### Trecho fornecido
◇ ◇ ◇ ◇
- O deputado Douglas Ruas (PL) foi eleito novo presidente da Alerj, recebendo 44 votos; houve 1 abstenção e 25 parlamentares não participaram da votação.
- A sessão enfrentou obstrução do grupo ligado ao ex-prefeito Eduardo Paes, o que levou ao boicote de parte das legendas.
- A votação ocorreu em regime de voto aberto, motivo de críticas da oposição, que chegou a pedir votação secreta via ação judicial.
- Mesmo com a eleição, Ruas não assumirá o governo do estado neste momento, já que o TJRJ mantém o desembargador Ricardo Couto como governador em exercício.
- Na prática, a base trabalha para consolidar a vitória de Ruas; há também estudo sobre licenciamento caso haja impedimentos legais, com Guilherme Delaroli permanecendo como presidente em exercício.
Douglas Ruas (PL) foi eleito nesta sexta-feira o novo presidente da Assembleia Legislativa do Rio (Alerj), apesar do boicote do grupo ligado ao ex-prefeito Eduardo Paes. Ruas recebeu 44 votos, um teve abstenção e 25 parlamentares não participaram da sessão de escolha do comando da Casa.
◇ ◇ ◇ ◇
### Tarefa A
Liste todas as pessoas mencionadas pelo nome no texto sobre a eleição na Alerj.
### Tarefa B
Prossiga com o texto sobre a eleição do novo presidente da Alerj, a partir da última frase apresentada.
As linhas abaixo não são necessárias.
◇ ◇ ◇ ◇
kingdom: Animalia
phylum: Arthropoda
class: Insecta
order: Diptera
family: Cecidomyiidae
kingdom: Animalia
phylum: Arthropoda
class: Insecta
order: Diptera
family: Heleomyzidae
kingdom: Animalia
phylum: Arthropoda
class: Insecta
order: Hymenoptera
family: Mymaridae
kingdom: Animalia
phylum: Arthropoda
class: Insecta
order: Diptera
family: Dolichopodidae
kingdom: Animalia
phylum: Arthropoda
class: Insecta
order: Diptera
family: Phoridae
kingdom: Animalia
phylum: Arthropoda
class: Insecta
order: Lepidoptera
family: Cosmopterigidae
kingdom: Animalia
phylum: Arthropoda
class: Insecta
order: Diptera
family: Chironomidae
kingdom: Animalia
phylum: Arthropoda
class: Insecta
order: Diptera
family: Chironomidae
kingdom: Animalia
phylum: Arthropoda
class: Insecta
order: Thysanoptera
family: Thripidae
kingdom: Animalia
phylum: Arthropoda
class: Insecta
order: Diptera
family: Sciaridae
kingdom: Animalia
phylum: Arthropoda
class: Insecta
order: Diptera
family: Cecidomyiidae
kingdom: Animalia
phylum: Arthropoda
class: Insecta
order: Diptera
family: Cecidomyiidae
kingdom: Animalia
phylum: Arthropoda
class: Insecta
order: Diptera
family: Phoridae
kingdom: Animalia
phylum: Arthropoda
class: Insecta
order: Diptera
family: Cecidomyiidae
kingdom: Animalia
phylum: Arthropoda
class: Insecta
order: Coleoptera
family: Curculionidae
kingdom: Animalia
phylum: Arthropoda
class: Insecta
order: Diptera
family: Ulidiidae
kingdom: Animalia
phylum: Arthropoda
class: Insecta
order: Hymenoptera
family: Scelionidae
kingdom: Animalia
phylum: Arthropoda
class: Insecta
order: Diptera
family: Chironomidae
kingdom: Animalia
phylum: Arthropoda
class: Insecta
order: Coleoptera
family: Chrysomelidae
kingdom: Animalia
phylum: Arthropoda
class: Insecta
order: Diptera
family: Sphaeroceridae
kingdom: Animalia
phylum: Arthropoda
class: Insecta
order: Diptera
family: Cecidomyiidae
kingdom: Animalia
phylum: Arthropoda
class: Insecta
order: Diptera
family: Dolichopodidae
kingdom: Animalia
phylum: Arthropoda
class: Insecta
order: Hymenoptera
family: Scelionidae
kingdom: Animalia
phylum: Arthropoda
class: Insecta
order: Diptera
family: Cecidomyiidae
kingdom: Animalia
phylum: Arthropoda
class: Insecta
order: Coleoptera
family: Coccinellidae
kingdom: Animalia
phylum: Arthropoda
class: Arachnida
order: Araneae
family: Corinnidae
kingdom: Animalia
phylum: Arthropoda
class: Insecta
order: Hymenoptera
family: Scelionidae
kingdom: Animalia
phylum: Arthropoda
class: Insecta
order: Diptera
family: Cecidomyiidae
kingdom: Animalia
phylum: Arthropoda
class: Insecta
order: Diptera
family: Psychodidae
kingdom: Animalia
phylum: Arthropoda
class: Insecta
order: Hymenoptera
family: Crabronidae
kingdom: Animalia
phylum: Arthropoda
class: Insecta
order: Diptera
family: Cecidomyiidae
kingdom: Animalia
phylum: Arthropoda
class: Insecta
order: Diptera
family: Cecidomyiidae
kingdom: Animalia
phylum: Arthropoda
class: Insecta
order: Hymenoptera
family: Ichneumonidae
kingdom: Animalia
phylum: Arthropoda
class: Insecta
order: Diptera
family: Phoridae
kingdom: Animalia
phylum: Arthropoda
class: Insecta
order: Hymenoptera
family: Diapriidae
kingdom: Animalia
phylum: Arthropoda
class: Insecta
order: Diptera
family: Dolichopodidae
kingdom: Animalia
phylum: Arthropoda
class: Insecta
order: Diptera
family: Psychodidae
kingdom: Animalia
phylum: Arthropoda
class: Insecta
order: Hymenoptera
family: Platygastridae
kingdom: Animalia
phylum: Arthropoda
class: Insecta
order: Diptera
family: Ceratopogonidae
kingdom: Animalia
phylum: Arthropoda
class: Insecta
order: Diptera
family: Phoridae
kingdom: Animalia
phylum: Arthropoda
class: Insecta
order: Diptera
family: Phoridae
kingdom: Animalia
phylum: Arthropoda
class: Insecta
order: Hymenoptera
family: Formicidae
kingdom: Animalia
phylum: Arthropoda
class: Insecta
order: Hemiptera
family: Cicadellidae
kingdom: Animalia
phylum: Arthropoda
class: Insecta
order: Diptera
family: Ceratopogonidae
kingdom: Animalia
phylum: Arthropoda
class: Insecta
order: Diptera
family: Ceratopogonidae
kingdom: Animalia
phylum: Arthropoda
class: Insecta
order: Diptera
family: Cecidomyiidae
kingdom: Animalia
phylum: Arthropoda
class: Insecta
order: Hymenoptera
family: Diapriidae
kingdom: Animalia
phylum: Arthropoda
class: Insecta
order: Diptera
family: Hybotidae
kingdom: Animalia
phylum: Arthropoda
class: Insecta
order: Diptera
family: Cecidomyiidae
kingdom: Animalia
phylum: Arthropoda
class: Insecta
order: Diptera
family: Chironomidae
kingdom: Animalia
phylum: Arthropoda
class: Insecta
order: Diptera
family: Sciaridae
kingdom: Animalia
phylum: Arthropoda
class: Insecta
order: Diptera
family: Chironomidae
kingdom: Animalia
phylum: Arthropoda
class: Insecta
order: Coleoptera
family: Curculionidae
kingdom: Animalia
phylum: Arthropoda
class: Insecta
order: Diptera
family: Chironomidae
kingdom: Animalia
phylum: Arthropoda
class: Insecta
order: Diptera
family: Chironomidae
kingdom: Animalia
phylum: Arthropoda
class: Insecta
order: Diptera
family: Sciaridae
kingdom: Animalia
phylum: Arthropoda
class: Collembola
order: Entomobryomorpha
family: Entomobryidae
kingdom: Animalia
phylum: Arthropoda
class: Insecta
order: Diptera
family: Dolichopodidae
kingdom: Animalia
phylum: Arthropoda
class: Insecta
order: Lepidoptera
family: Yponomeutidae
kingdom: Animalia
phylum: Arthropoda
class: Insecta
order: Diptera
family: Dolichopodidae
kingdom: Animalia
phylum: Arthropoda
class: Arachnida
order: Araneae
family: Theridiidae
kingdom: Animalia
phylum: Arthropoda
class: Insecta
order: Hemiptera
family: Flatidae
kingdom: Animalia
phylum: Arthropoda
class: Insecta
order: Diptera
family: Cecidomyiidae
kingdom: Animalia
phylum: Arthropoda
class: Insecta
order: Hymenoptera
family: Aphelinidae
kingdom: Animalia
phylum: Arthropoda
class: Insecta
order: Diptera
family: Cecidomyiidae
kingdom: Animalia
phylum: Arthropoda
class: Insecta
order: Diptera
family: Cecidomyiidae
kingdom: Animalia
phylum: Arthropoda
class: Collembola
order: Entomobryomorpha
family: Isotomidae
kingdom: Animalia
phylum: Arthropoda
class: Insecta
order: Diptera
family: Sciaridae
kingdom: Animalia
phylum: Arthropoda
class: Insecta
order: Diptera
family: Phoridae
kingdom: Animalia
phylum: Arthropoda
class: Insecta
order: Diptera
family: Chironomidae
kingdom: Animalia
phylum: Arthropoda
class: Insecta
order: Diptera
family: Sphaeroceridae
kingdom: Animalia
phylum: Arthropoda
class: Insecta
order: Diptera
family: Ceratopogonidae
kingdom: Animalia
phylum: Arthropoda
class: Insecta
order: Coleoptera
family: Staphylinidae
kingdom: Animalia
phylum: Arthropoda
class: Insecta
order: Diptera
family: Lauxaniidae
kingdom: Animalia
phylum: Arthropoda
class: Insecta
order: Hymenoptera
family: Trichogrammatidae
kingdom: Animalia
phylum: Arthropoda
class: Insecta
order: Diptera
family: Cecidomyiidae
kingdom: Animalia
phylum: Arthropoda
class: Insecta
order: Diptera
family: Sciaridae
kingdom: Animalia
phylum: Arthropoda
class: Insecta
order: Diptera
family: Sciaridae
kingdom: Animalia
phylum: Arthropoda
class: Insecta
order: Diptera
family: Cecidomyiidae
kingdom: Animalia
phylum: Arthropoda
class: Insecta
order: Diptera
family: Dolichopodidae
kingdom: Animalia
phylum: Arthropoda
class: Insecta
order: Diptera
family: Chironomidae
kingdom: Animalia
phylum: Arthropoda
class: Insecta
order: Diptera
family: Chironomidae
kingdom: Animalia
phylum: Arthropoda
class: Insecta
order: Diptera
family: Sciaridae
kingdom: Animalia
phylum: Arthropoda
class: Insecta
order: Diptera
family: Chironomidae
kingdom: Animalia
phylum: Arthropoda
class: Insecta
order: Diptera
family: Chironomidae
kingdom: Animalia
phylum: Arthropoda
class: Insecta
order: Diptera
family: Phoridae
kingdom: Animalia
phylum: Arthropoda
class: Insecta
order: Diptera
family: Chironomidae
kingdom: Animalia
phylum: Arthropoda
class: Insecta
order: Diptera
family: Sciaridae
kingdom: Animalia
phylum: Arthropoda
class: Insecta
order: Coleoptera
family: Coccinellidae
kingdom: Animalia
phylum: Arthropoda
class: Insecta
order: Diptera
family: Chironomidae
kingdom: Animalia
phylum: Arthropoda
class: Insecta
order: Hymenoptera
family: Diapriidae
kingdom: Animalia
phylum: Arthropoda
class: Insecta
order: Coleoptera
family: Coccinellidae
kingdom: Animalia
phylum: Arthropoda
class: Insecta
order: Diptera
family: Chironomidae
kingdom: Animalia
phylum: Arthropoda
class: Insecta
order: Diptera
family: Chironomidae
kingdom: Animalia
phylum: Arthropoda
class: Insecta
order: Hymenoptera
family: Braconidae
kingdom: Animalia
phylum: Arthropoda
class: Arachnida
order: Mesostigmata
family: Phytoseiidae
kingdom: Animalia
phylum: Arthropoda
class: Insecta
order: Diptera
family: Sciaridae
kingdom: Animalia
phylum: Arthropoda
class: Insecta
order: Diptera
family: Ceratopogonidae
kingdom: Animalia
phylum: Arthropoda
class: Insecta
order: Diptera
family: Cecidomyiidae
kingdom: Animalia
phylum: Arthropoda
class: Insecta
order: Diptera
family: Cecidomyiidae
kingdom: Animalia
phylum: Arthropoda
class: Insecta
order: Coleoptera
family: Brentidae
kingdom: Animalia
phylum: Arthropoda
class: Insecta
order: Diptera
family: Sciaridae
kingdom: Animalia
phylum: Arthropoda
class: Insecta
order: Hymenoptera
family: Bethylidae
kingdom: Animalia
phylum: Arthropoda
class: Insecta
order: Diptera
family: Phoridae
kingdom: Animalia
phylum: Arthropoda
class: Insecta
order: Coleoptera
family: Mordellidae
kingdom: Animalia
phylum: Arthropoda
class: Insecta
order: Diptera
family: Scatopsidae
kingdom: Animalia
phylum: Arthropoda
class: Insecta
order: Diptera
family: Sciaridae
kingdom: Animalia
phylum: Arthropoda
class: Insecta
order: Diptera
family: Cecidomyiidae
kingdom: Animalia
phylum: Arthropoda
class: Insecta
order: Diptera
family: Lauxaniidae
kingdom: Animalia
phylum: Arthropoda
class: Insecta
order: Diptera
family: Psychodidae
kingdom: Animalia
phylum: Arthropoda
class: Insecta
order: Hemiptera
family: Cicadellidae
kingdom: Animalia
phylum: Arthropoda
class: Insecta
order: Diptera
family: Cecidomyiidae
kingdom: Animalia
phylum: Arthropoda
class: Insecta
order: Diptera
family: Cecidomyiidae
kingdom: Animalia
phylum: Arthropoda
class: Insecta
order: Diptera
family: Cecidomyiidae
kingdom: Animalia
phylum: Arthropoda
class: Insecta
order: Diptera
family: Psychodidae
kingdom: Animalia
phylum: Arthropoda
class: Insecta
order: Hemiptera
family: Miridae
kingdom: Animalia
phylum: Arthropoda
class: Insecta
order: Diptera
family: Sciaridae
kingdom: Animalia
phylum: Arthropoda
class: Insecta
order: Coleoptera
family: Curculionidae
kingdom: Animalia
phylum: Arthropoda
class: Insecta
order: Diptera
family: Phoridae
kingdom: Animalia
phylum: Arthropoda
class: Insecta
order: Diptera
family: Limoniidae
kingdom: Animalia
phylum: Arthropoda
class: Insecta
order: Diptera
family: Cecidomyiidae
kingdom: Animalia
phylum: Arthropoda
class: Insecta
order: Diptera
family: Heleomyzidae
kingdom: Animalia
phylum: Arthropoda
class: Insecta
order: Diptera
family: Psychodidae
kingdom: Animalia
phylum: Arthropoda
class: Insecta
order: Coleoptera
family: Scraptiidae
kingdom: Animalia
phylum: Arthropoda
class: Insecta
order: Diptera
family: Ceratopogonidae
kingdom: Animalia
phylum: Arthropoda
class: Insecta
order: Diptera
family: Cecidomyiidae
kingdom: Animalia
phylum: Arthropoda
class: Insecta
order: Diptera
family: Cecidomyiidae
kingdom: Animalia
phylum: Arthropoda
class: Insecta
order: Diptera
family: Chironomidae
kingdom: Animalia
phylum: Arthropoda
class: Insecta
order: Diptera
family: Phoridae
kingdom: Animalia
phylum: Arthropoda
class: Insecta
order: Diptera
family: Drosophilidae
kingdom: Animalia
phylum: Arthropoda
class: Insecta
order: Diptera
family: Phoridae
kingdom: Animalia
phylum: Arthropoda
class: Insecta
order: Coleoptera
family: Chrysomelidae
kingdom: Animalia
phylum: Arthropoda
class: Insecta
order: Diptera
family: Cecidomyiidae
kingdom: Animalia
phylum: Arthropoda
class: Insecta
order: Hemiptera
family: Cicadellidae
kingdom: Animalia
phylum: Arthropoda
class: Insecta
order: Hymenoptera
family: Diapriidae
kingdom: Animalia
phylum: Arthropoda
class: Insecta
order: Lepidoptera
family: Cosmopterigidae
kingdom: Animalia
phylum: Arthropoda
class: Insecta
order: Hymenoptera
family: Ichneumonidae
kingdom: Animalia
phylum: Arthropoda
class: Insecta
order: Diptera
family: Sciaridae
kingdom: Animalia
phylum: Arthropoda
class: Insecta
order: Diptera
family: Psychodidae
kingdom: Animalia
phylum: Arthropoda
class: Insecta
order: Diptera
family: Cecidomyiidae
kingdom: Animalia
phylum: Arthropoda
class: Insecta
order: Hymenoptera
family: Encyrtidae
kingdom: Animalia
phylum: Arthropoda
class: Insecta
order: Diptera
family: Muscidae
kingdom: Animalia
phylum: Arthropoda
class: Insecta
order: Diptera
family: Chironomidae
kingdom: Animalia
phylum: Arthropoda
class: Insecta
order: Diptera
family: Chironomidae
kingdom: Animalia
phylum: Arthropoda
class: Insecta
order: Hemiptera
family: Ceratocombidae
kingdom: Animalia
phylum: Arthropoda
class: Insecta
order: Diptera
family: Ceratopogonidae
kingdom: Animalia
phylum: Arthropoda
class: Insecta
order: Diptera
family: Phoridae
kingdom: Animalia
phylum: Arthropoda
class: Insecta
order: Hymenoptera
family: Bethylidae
◇ ◇ ◇ ◇
### Resposta A
Douglas Ruas, Eduardo Paes, Ricardo Couto, Guilherme Delaroli

### Resposta B
O pleito ocorreu em meio a tentativas de obstrução lideradas pela oposição. Parlamentares de PSD, MDB, Podemos, PR, PSB, Cidadania, PCdoB e PSOL se ausentaram, de forma a esvaziar o quórum. A votação ocorreu em formato aberto, o que gerou controvérsia entre partidos de esquerda que defendiam voto secreto.
Ruas já havia ocupado o cargo de presidente da Alerj anteriormente, havendo registro de uma eleição anterior que foi anulada pelo TJRJ após recursos do PSD e PDT. Nesta sexta, a decisão judicial manteve o formato de voto aberto, afastando a possibilidade de votação secreta no pleito. O PDT recorreu, mas a Justiça manteve o rito.
A base aliada estimou que Ruas tivesse ao menos 40 votos entre os presentes. Em contrapartida, o grupo de Paes sinalizou retirada do plenário no início da sessão, repetindo a estratégia de não participar do pleito. O PSOL informou que ficaria na Câmara para obstruir, sem apresentar candidatura própria.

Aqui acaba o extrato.